Импульсивный роман | страница 12



__________

Вначале после отъезда Егория Эберхардт позволил себе подождать вестей от сына, но по истечении самого длинного срока (с прикидкой на переезды, неувязки и устройство на месте…) ожидание себе запретил. Он знал, что такое человеческая натура, — и менялась ли эта натура от того, что была его сыном?!

Почему-то сейчас стали часто и ласково приходить к нему воспоминания о Саар-Брюккене — и, странно, произошедшее там оказалось вдруг, внезапно, не ужасным и позорным, а необыкновенно сладким, тревожащим. Он поверил словам Аннелоре! Конечно, она не смогла бы выдумать ту историю, но вдруг ей это приснилось? Старый Эберхардт смотрел в одну точку — и возникала Изабель, девочка-мальчик, с разметавшимися черными кудрями, Эберхардт вставал с кресла и ходил по комнате, взад и вперед. Юлиус, оторвавшись от тетрадей, следил за дедом и думал, что вот опять у него разыгралась подагра…

Эберхардт ходил и ходил по столовой и понемногу успокаивался. Разумно начинал думать, что ему седьмой десяток и если даже жива еще Изабель, то это ничего не значит уже, ни для него, ни для нее. Он почему-то был уверен, что в Саар-Брюккене живет его сын Егорий, которого зовут там все Георг, и Георг пока не вспоминает о них с Юлиусом, как не вспоминал он сам об Изабели десятилетиями. Занимала его душу Аграфена, которую он встретил на российской станции по дороге в Китай.
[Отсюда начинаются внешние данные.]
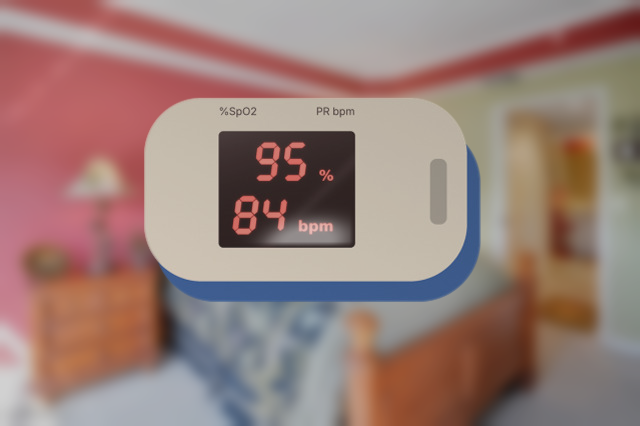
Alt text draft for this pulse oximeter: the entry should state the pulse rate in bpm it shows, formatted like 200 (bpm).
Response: 84 (bpm)
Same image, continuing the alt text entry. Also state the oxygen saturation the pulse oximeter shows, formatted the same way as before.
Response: 95 (%)
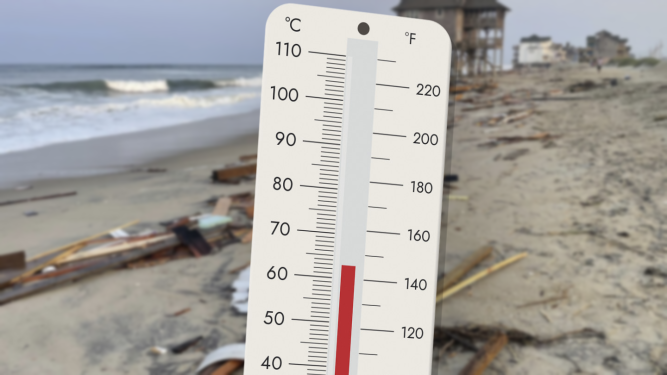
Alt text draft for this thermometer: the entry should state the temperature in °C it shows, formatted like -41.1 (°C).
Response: 63 (°C)
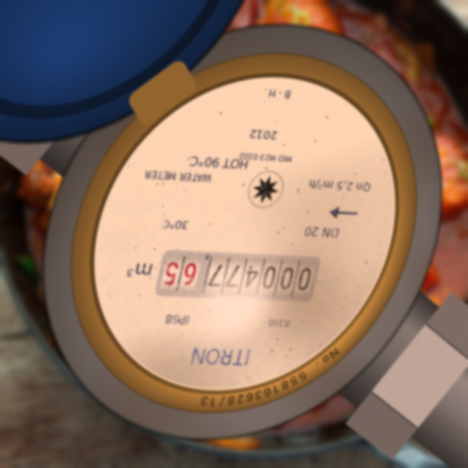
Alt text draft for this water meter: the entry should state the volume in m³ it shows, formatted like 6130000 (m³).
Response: 477.65 (m³)
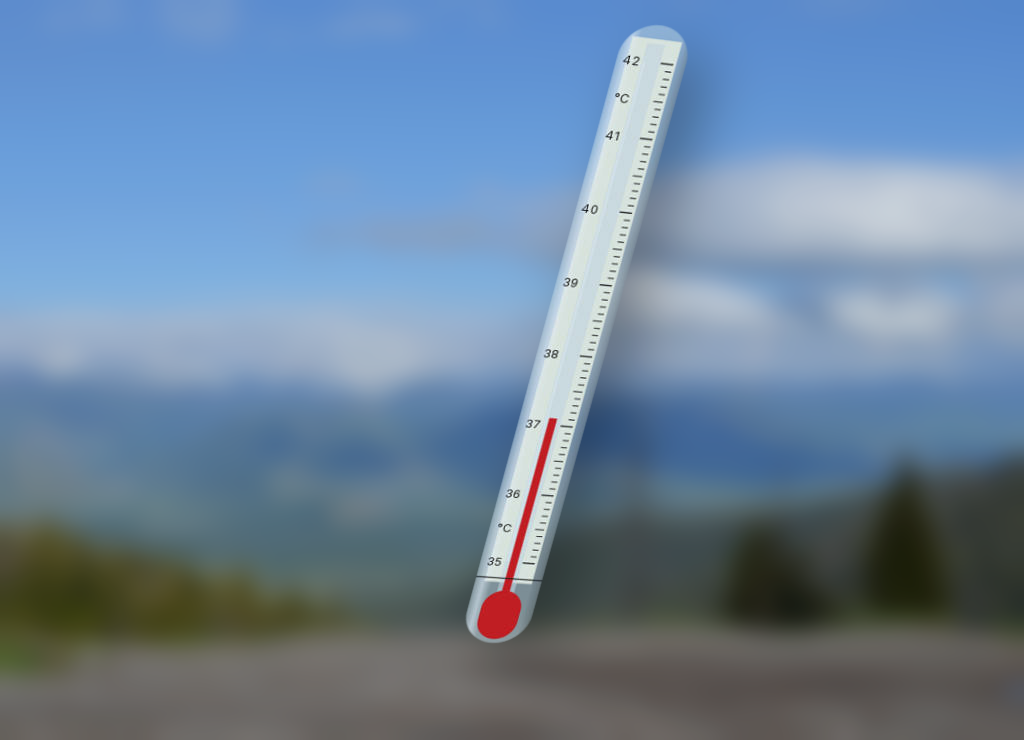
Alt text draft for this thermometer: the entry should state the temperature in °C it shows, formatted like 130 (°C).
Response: 37.1 (°C)
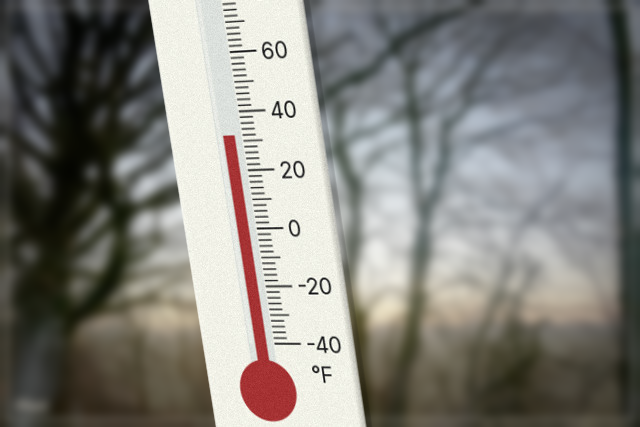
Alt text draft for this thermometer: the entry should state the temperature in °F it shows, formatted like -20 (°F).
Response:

Она посмотрела на него своими небольшими неяркими темно-голубыми глазами, в которых воплотилась для него Россия, ее воды и небеса, страна, которую он любил теперь до странной, страстной религиозности. Он не поехал в Китай, как задумал, а остановился навечно в России, осел здесь. А теперь вот Изабель ежевечерне садилась тихо около него в своем синеньком платьице, с разметавшимися черными кудрями.

Юлиус после отъезда отца сначала плакал, таился, скоро утирая мокрые глаза рукой, когда слышал шаги деда. Он не хотел огорчать его, потому что на глазах становился дед все суше, желтее, старее. Глаза его начали слезиться, он плохо видел и завел множество очков, потому что никак не мог подобрать их к глазам. Юлиус припрятывал очки, мерил их, всматривался в необычный мир, который открывали ему очки, мир зыбкий, радужный, таинственный и знобящий.

А деда увлекла идея. Когда он понял окончательно, что сына у него нет, а остался внук, он осознал, что должен заняться Юлиусом, чтобы не случилось так, как с Егорием. Но как «заниматься», старый Иван Егорович Эберхардт не знал. И уповал на религию. Юлиуса он твердо решил крестить в православной церкви, дабы приблизить его к людям, с которыми предстояло внуку жить в вере, ставшей для Эберхардта единственно истинной.